◆ WORK INSTRUCTIONS: Look below for the line that has "Adını Türk Edebiyat". Set down the lines from there through the line that has "Kesinlikle sınırsız seyahat", exactly as written.

◆ Collection entries:
====================

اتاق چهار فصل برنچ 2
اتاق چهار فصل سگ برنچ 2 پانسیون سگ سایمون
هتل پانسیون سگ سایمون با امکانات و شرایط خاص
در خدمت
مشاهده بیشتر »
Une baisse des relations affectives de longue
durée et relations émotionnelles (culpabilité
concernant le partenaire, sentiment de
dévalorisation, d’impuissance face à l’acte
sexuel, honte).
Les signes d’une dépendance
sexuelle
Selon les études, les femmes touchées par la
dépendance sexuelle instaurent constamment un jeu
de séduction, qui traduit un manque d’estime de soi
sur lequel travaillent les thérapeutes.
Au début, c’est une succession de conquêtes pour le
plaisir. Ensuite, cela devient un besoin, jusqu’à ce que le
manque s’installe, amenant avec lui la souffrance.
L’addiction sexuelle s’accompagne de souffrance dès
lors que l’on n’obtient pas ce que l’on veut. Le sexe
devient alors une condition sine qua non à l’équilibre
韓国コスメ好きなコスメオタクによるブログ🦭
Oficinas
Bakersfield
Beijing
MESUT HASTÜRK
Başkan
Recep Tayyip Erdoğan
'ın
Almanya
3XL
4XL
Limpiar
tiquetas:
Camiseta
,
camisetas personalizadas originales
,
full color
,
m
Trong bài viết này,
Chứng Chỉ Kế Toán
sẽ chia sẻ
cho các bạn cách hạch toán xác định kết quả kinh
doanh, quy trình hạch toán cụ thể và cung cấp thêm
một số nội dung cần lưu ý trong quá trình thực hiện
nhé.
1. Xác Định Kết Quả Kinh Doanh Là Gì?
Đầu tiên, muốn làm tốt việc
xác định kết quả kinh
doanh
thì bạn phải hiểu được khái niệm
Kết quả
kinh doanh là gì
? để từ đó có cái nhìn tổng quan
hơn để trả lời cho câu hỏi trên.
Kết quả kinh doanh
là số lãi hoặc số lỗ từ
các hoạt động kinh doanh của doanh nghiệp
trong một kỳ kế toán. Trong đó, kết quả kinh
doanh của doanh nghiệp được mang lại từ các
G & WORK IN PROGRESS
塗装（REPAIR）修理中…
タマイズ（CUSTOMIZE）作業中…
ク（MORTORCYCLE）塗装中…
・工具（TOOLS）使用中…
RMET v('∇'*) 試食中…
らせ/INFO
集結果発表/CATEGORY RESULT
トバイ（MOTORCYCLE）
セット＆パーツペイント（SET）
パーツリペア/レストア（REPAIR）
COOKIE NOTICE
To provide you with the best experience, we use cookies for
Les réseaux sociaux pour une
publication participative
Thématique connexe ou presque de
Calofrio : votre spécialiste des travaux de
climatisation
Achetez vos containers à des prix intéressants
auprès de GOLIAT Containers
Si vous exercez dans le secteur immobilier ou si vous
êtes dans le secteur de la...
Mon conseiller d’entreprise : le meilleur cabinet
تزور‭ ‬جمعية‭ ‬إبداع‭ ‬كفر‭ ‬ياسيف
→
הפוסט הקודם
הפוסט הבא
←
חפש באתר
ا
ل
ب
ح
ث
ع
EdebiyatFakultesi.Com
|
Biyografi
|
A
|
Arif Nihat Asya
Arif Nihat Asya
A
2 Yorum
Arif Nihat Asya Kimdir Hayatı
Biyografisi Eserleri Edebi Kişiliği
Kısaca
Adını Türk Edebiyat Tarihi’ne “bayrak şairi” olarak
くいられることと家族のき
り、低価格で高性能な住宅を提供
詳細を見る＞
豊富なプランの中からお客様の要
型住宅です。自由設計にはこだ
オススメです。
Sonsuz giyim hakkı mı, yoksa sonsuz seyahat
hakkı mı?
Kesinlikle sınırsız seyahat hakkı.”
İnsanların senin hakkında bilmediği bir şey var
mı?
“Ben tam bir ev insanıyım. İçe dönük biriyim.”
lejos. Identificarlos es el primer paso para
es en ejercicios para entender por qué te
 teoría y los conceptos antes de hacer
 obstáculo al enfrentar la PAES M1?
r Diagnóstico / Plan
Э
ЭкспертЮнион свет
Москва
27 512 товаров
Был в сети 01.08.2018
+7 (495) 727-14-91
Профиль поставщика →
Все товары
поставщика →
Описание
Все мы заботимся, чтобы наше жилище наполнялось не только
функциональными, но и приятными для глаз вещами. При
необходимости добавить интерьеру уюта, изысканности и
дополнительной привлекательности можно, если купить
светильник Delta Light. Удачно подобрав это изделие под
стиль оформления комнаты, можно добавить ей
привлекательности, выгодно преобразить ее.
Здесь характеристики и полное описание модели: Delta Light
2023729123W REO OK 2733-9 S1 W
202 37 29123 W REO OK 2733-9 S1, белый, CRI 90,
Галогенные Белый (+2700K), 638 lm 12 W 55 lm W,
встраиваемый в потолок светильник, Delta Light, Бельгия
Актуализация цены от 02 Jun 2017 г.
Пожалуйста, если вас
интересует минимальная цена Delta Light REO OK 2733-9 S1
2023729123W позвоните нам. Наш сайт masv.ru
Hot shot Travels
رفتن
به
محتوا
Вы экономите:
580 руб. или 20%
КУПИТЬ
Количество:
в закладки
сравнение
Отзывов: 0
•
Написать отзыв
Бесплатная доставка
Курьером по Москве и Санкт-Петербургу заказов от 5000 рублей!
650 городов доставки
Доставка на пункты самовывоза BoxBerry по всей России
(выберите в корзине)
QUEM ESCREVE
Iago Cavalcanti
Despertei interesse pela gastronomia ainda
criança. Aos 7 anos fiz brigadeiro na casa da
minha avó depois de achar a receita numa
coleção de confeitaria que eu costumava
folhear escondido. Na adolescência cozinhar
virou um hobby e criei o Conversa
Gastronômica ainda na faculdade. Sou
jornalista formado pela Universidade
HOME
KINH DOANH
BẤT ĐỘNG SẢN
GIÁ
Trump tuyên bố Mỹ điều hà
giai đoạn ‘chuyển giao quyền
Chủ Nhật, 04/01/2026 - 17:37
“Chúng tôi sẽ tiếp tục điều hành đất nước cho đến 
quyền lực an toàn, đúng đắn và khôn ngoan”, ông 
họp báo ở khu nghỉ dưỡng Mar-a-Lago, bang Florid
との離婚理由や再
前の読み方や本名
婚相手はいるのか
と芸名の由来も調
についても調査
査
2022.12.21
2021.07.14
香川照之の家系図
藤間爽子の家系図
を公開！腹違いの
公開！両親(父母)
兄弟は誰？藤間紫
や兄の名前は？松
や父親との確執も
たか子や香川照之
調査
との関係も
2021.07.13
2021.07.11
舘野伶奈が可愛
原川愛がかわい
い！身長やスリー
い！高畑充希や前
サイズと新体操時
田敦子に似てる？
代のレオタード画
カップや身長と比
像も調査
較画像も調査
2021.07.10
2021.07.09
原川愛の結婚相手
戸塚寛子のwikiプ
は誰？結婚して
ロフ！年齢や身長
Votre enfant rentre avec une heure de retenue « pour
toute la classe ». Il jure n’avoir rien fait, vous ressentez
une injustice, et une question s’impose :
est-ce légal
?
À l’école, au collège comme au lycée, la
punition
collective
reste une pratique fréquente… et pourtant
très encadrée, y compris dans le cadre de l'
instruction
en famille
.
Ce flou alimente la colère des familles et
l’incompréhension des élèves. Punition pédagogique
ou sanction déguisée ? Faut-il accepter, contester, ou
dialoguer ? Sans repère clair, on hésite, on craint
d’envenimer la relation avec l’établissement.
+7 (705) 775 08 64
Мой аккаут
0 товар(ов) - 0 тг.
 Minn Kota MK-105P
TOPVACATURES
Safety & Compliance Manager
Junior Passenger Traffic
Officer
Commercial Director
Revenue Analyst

====================

◆ REPLY:
Adını Türk Edebiyat Tarihi’ne “bayrak şairi” olarak
くいられることと家族のき
り、低価格で高性能な住宅を提供
詳細を見る＞
豊富なプランの中からお客様の要
型住宅です。自由設計にはこだ
オススメです。
Sonsuz giyim hakkı mı, yoksa sonsuz seyahat
hakkı mı?
Kesinlikle sınırsız seyahat hakkı.”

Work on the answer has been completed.